Peut-on accorder un traitement expérimental ?

Publié le : 5 juillet 2004

Jean-Claude Ameisen, Président du comité d’éthique de l’Inserm, et Emmanuel Hirsch, directeur de l’espace éthique de l’AP-HP, reviennent sur la demande de Jean-Pierre Rouette de pouvoir bénéficier, "à titre compassionnel", d’un traitement mis en oeuvre à titre expérimental en Angleterre. Cet homme de 49 ans est atteint d’une maladie rare, invalidante et mortelle à court terme. Les autorités sanitaires françaises ont émis des réticences sur l’utilisation de ce traitement et ont finalement accepté la demande de J.P Rouette.

Pour Jean-Claude Ameisen et Emmanuel Hirsch, ce cas de traitement expérimental à titre compassionnel révèle les tensions dans beaucoup d’actes médicaux entre le devoir de soulager au mieux et le devoir de relever tous les enseignements d’un traitement chez un malade pour mieux l’envisager chez d’autres malades.
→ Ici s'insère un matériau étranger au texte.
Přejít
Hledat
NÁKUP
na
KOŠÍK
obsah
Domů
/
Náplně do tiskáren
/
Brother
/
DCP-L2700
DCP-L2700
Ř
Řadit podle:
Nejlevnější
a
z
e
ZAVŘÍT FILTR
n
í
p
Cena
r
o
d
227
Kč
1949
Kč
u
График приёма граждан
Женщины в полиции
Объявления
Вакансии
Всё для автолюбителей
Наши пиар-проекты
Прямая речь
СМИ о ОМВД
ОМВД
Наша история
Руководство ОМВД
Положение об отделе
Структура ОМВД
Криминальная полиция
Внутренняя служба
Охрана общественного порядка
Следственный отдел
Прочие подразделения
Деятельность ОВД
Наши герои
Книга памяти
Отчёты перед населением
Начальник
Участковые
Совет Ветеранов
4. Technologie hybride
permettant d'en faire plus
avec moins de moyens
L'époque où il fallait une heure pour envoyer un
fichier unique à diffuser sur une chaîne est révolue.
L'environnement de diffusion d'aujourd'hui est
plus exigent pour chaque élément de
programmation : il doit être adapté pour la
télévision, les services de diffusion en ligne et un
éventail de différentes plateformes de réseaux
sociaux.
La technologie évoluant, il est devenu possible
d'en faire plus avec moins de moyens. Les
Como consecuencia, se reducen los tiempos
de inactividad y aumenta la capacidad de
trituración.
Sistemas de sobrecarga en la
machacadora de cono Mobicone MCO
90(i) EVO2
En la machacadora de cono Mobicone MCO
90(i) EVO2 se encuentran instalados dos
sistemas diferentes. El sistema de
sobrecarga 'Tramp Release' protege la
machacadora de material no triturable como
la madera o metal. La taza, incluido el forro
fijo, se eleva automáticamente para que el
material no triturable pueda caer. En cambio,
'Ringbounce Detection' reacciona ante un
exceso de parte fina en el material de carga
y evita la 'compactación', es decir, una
L’article 5 de la Déclaration d’Helsinki, qui définit au niveau international les devoirs de la recherche biomédicale, indique : "les intérêts de la science et de la société ne doivent jamais prévaloir sur le bien-être du sujet".

Les auteurs de l’article s’interrogent sur les accords d’exception qui sont accordés à tel ou tel malade suite à la  médiatisation de leur demande d’un traitement spécifique non encore autorisé car incertain. Comment appréhender l’incertitude thérapeutique d’un traitement chez un malade ? Les auteurs soulèvent les contradictions de notre système où l’accès à des traitements incertains est accordé quand la vie n’est pas en danger et refusé quand la fin de vie est proche alors qu’un patient peut refuser un traitement (comme une transfusion sanguine) pourtant indispensable pour le maintenir en vie. La volonté de celui qui décide de mourir est respectée mais pas celle de celui qui va mourir et qui demande en dernier recours un traitement incertain : n’est-ce pas privilégier la mort aux dépens de la vie ? Pour les auteurs, ce serait dans "l’incertitude que peut se construire un chemin de vie".

Le Comité d’éthique de l’Inserm et l’Espace éthique de l’AP-HP réfléchissent sur l’accès au traitement expérimental "à titre  compassionnel" et proposeront de l’intégrer au dispositif relatif à la recherche biomédicale au cours de l’examen du projet de loi sur la santé publique.